Winemaker Wes Hagen put it bluntly, “They do grow Pinot Noir in hot California regions for cheap, awful plonk that can be accurately described by its varietal’s name.” With the high demand for Pinot Noir grapes from coastal California that are in limited supply, producers may have to turn to using Pinot Noir grapes from the Central Valley that are of lower quality but inexpensive. Glenn McCourty has cautioned that this potential trend may have a damaging long-term effect on the image and popularity of California Pinot Noir.

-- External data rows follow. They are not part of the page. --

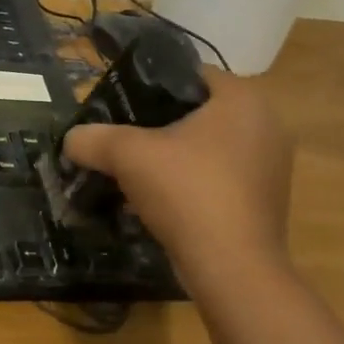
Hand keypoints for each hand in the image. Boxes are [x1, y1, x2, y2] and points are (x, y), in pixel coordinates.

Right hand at [61, 69, 292, 286]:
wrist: (233, 269)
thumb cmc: (187, 192)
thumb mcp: (127, 155)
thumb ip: (93, 138)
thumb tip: (71, 139)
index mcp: (243, 99)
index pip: (191, 74)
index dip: (152, 84)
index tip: (122, 103)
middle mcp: (267, 125)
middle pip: (200, 112)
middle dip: (161, 123)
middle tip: (124, 136)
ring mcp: (272, 166)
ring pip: (210, 146)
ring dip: (176, 155)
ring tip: (138, 168)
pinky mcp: (267, 201)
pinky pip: (221, 176)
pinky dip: (193, 181)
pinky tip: (163, 198)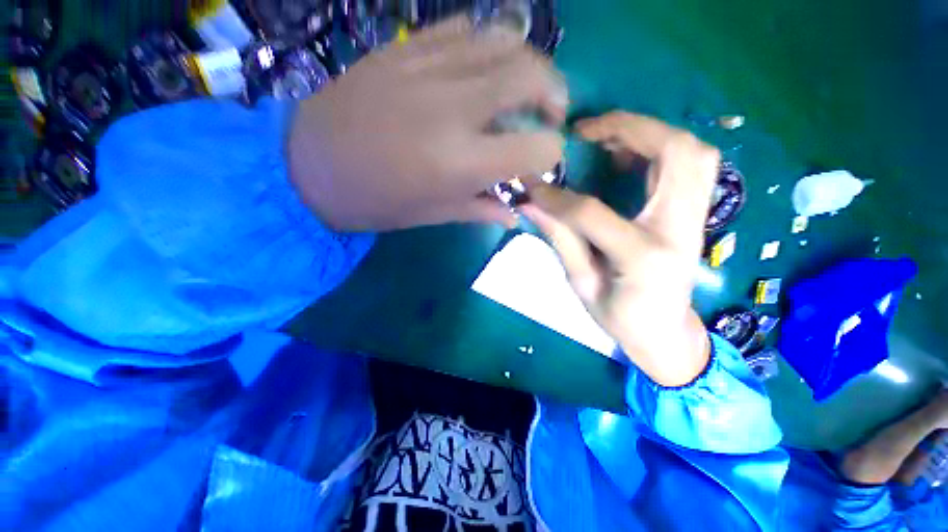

There are a flood of second label, negotiant, and bulk-produced Pinot Noir wines in the marketplace that are unremarkable. As Australian writer Michael Jappy said, “Bad Pinot Noir is more common than the winter cold.” These wines can lead the consumer to ask, “What’s the big deal about Pinot Noir?” (Later in this issue there is my review of some “supermarket” Pinot Noir wines currently offered and the findings support the widespread production of Pinot Noir plonk.)

Because of the 75% rule, not all “value” Pinot Noir is made with 100% Pinot Noir grapes. The popular Meiomi brand California Pinot Noir production is about 1 million cases annually. It is impossible to source that much California Pinot Noir with the current planted acreage - just saying.

I could go on - there are issues with the drought, immigrant labor, intrusion of marijuana growers, and vine pests such as Red Blotch Grapevine Virus - but those subjects will be approached in future issues.